Page »
□ □ □ □ □ □ □
Exact solution of $y''=(ay+b)y'+cy^2+dy$

Question

Consider the second order nonlinear ode of the following form $y''=(ay+b)y'+cy^2+dy$, where $a, b, c, d$ are real constants. Can we find the exact solution of this equation?

Answer 1

$$\frac{d^2y}{dx^2}=(ay+b)\frac{dy}{dx}+cy^2+d\,y$$ This is an autonomous ODE. In order to reduce the order, the usual change of function is : $$\frac{dy}{dx}=u(y)\quad;\quad \frac{d^2y}{dx^2}=\frac{d}{dx}\frac{dy}{dx}=\frac{du}{dx}=\frac{du}{dy}\frac{dy}{dx}=\frac{du}{dy}u$$ $$u\frac{du}{dy}=(ay+b)u+cy^2+d\,y$$ This is a first order non-linear ODE.

Let $\quad u(y)=\frac{1}{v(y)}\quad ;\quad \frac{du}{dy}= -\frac{dv}{dy}\frac{1}{v^2}$ $$\frac{1}{v}\left(-\frac{dv}{dy}\frac{1}{v^2}\right)=(ay+b)\frac{1}{v}+cy^2+d\,y$$ $$\frac{dv}{dy}=-(ay+b)v^2-(cy^2+d\,y)v^3$$ This is an Abell ODE of the first kind. In general, there is no closed form solution, except in cases of particular values of the parameters. To go further, see : https://arxiv.org/ftp/arxiv/papers/1503/1503.05929.pdf

Answer 2

$y''=(ay+b)y'+cy^2+dy$

$\dfrac{d^2y}{dx^2}=(ay+b)\dfrac{dy}{dx}+cy^2+dy$

Let $u=\dfrac{dy}{dx}$ ,

Then $\dfrac{d^2y}{dx^2}=\dfrac{du}{dx}=\dfrac{du}{dy}\dfrac{dy}{dx}=u\dfrac{du}{dy}$

$\therefore u\dfrac{du}{dy}=(ay+b)u+cy^2+dy$

This belongs to an Abel equation of the second kind.
□ □ □ □ □ □ □
What is asked »
a. In the ODE thread, rewrite the passage that begins with the words "Exact solution of $y''=(ay+b)y'+cy^2+dy$" and stops after "order non-linear ODE.", putting "substitution" in place of "change of function".
b. Recast the thread's paragraph that begins "Consider the second order nonlinear ode" as a short list that keeps its main facts.
c. Write what comes next in the ODE thread, picking up after its last sentence.

Data block »
□ □ □ □ □ □ □
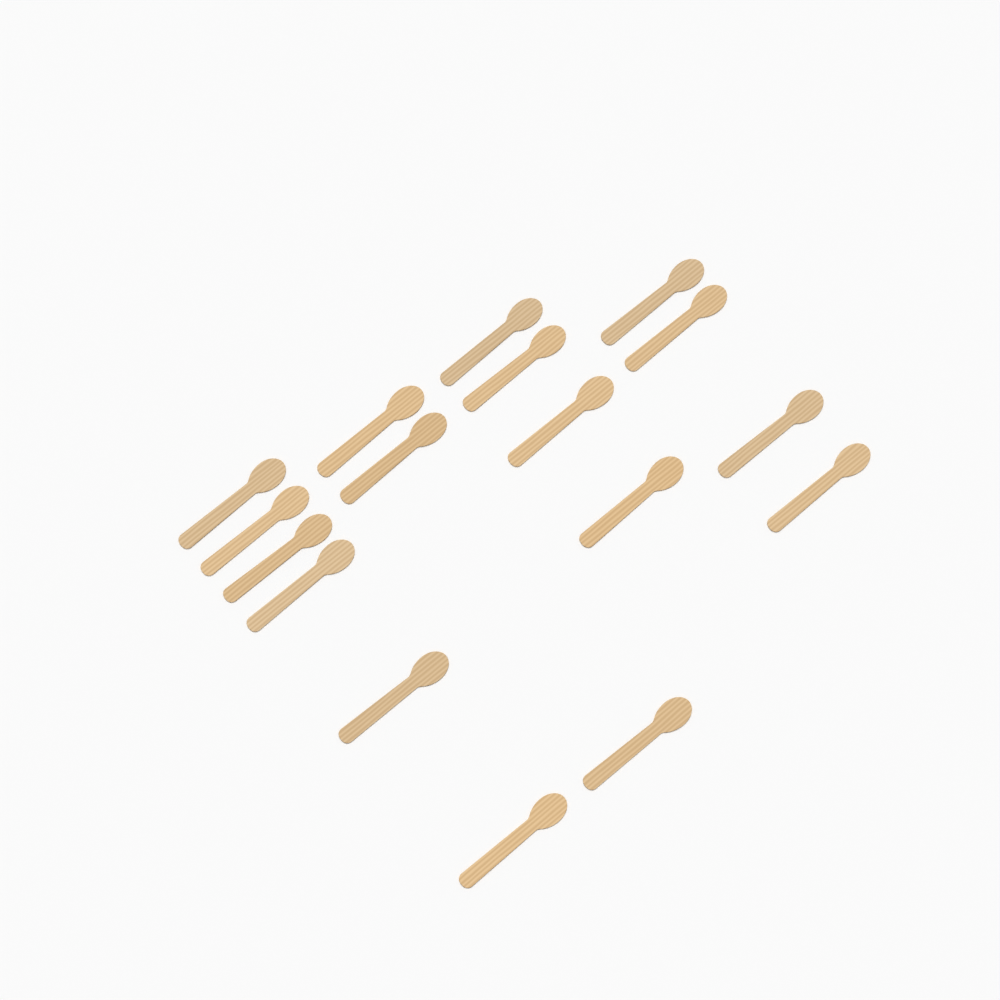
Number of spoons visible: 17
□ □ □ □ □ □ □
The replies »
a.
Exact solution of $y''=(ay+b)y'+cy^2+dy$

Question

Consider the second order nonlinear ode of the following form $y''=(ay+b)y'+cy^2+dy$, where $a, b, c, d$ are real constants. Can we find the exact solution of this equation?

Answer 1

$$\frac{d^2y}{dx^2}=(ay+b)\frac{dy}{dx}+cy^2+d\,y$$ This is an autonomous ODE. In order to reduce the order, the usual substitution is : $$\frac{dy}{dx}=u(y)\quad;\quad \frac{d^2y}{dx^2}=\frac{d}{dx}\frac{dy}{dx}=\frac{du}{dx}=\frac{du}{dy}\frac{dy}{dx}=\frac{du}{dy}u$$ $$u\frac{du}{dy}=(ay+b)u+cy^2+d\,y$$ This is a first order non-linear ODE.

b.
- The equation is $y''=(ay+b)y'+cy^2+dy$, a second order nonlinear ODE.
- $a, b, c, d$ are real constants.
- The question is whether an exact solution of this equation can be found.

c.
Case $1$: $a\neq0$

Let $s=y+\dfrac{b}{a}$ ,

Then $u\dfrac{du}{ds}=asu+c\left(s-\dfrac{b}{a}\right)^2+d\left(s-\dfrac{b}{a}\right)$

$u\dfrac{du}{ds}=asu+cs^2+\dfrac{(ad-2bc)s}{a}+\dfrac{b^2c-abd}{a^2}$

Let $t=\dfrac{as^2}{2}$ ,

Then $\dfrac{du}{ds}=\dfrac{du}{dt}\dfrac{dt}{ds}=as\dfrac{du}{dt}$

$\therefore asu\dfrac{du}{dt}=asu+cs^2+\dfrac{(ad-2bc)s}{a}+\dfrac{b^2c-abd}{a^2}$

$u\dfrac{du}{dt}=u+\dfrac{cs}{a}+\dfrac{ad-2bc}{a^2}+\dfrac{b^2c-abd}{a^3s}$

$u\dfrac{du}{dt}=u\pm\dfrac{c\sqrt{2t}}{a\sqrt{a}}+\dfrac{ad-2bc}{a^2}\pm\dfrac{b^2c-abd}{a^2\sqrt{a}\sqrt{2t}}$

This belongs to an Abel equation of the second kind in the canonical form.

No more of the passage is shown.